Read the code below and make sure you understand what is happening. Run the code to load your data.

In [None]:
import os
import re
import pandas as pd
import numpy as np
import glob
### student code here: import the needed modules from sci-kit learn ###
from sklearn.feature_extraction.text import TfidfVectorizer, CountVectorizer
from sklearn.naive_bayes import MultinomialNB
from sklearn.metrics import accuracy_score


In [3]:
def get_path(filename):
    """
    Makes a list of all the paths that fit the search requirement

    :param filename: A regular expression that defines the search requirement for the filenames
    :return  Returns a list of all the pathnames
    """
    # place the movies folder in the same directory as this notebook
    current_directory = os.getcwd()
    # if you are using Google Colab, you will have to change the above line
    # to load the dataset from your Google Drive

    # glob.glob() is a pattern-matching path finder, it searches for the reviews in the movies folder based on a Regular Expression
    paths = glob.glob(current_directory + '/movies/' + filename)

    if len(paths) == 0:
        print('Your file list is empty.

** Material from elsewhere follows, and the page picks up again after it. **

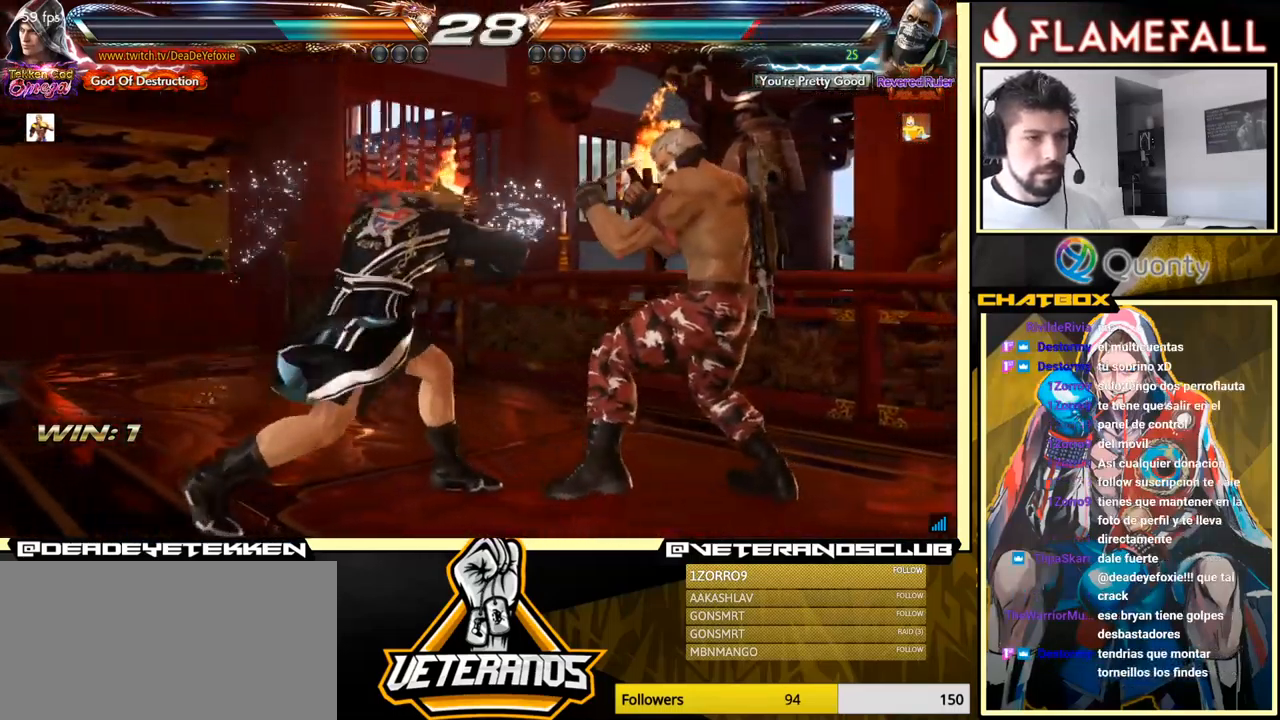
{"buttons": [], "left_stick": "left", "events": [[84, "left_stick", "center"], [184, "left_stick", "left"]]}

The code looks for the folder '+current_directory+'/movies, but could not find it.')
    else:
        print("Found ", len(paths), "files")
    return paths

In [4]:
def load_data(pathset):
    """
    Loads the data into a dataframe

    :param pathset:  A list of paths
    :return  A dataframe with three columns: Path, Review (Text) and Label
    """
    # Files are named by sentiment (P for positive, N for negative)
    pattern = re.compile('P-(train|test)[0-9]*.txt')
    reviews = []
    labels = []
    df = pd.DataFrame(columns = ['Path', 'Review', 'Label'])
    for path in pathset:
        if re.search(pattern, path):
            text = open(path, "r").read()
            reviews.append(text)
            labels.append('Pos')
        else:
            text = open(path, "r").read()
            reviews.append(text)
            labels.append('Neg')
    df['Path'] = pathset
    df['Review'] = reviews
    df['Label'] = labels
    return df

In [6]:
#Load the files in the Dataframe. This will take a while...
paths = get_path('train/[NP]-train[0-9]*.txt')
data = load_data(paths)
data.head()

Found  1200 files


Unnamed: 0,Path,Review,Label
0,/Users/kornelovics/EIT/UT/NLP/project-nlp/home...,"Let's see, cardboard characters like Muslim te...",Neg
1,/Users/kornelovics/EIT/UT/NLP/project-nlp/home...,"""May contain spoilers"" Sadly Lou Costellos' la...",Neg
2,/Users/kornelovics/EIT/UT/NLP/project-nlp/home...,"I can't emphasize it enough, do *NOT* get this...",Neg
3,/Users/kornelovics/EIT/UT/NLP/project-nlp/home...,I am truly sad that this is the first bad revi...,Neg
4,/Users/kornelovics/EIT/UT/NLP/project-nlp/home...,I'm a Petty Officer 1st Class (E-6) and have b...,Pos


### Part 2 - Tokenization

In this step, you should write a tokenizer and compare it with an off-the-shelf one.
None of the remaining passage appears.